Alfonso Cuarón’s ‘ROMA’ Gets New Trailer as Theatrical Release Plans Get Confirmed

Written by on November 13, 2018 


One of the most acclaimed films of the fall is Alfonso Cuarón’s Gravity follow-up ROMA, a gorgeous black-and-white drama set in Mexico City in the early ’70s as we follow a middle-class family, and specifically its nanny and housekeeper (Yalitza Aparicio). Rory O’Connor said in his review, “ROMA is comprised of a series of richly detailed vignettes, shot in deep-focus, in which the viewer can glance around, pluck out the most vibrant signs of life and thus string the narrative together. ”

Netflix has recently broken new ground in appeasing Cuarón, who clearly desires his film be shown in cinemas (a notion we have to agree with). They’ve announced an earlier theatrical release date for the film of November 21–three weeks prior to its Netflix bow–and have now given an official statement regarding the expansion, though don’t expect it any Alamo Drafthouses. Check out the statement below, along with a new trailer.

ROMA will have exclusive limited theatrical engagements starting November 21 in Los Angeles, New York and Mexico. Additional engagements in U.S. cities, Toronto and London will begin November 29 with other top U.S. markets and international territories continuing to roll out beginning December 5. The film will be released globally on Netflix on December 14 with an expanded theatrical release in the U.S. and international markets. In total, the film will be theatrically released in over 30 countries globally with 70mm presentations also being planned during the film’s theatrical release.

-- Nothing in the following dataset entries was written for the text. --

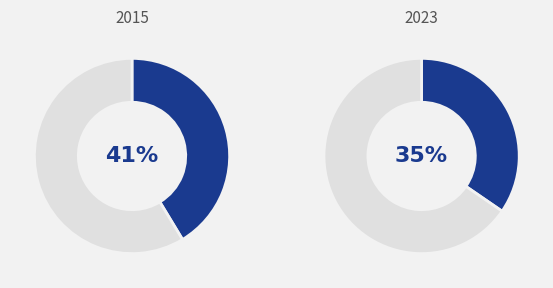

Does Criminal Sexual Assault represent more than half of the total?

No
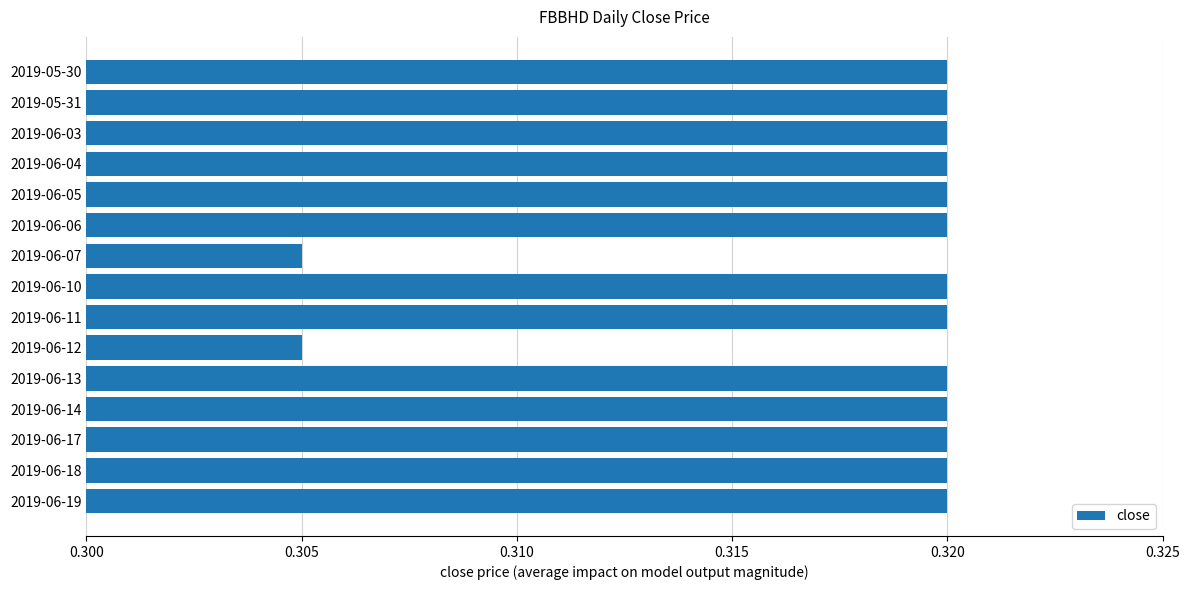

What is the label of the 12th bar from the bottom?

2019-06-04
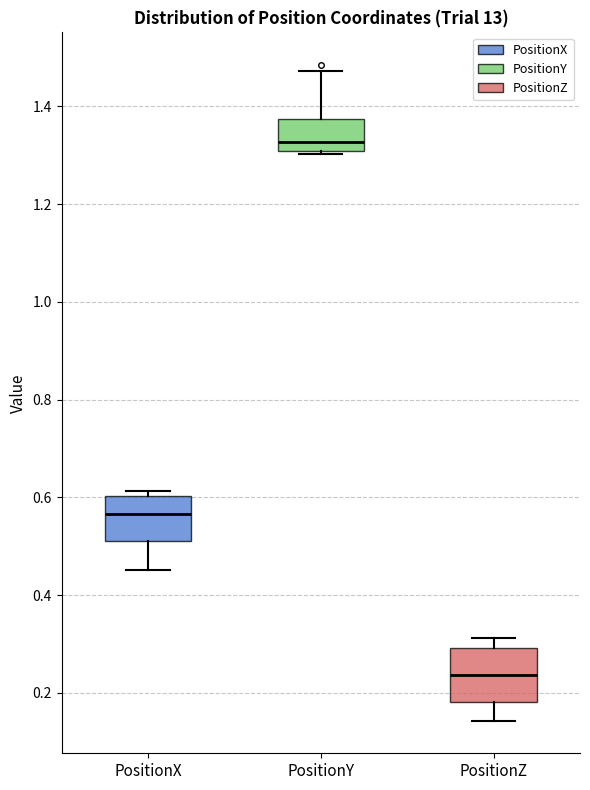

Which box has the highest median line?

PositionY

The most personal project to date from Academy Award®-winning director and writer Alfonso Cuarón (Gravity, Children of Men, Y Tu Mama Tambien), ROMA follows Cleo (Yalitza Aparicio), a young domestic worker for a family in the middle-class neighborhood of Roma in Mexico City. Delivering an artful love letter to the women who raised him, Cuarón draws on his own childhood to create a vivid and emotional portrait of domestic strife and social hierarchy amidst political turmoil of the 1970s. Cuarón’s first project since the groundbreaking Gravity in 2013.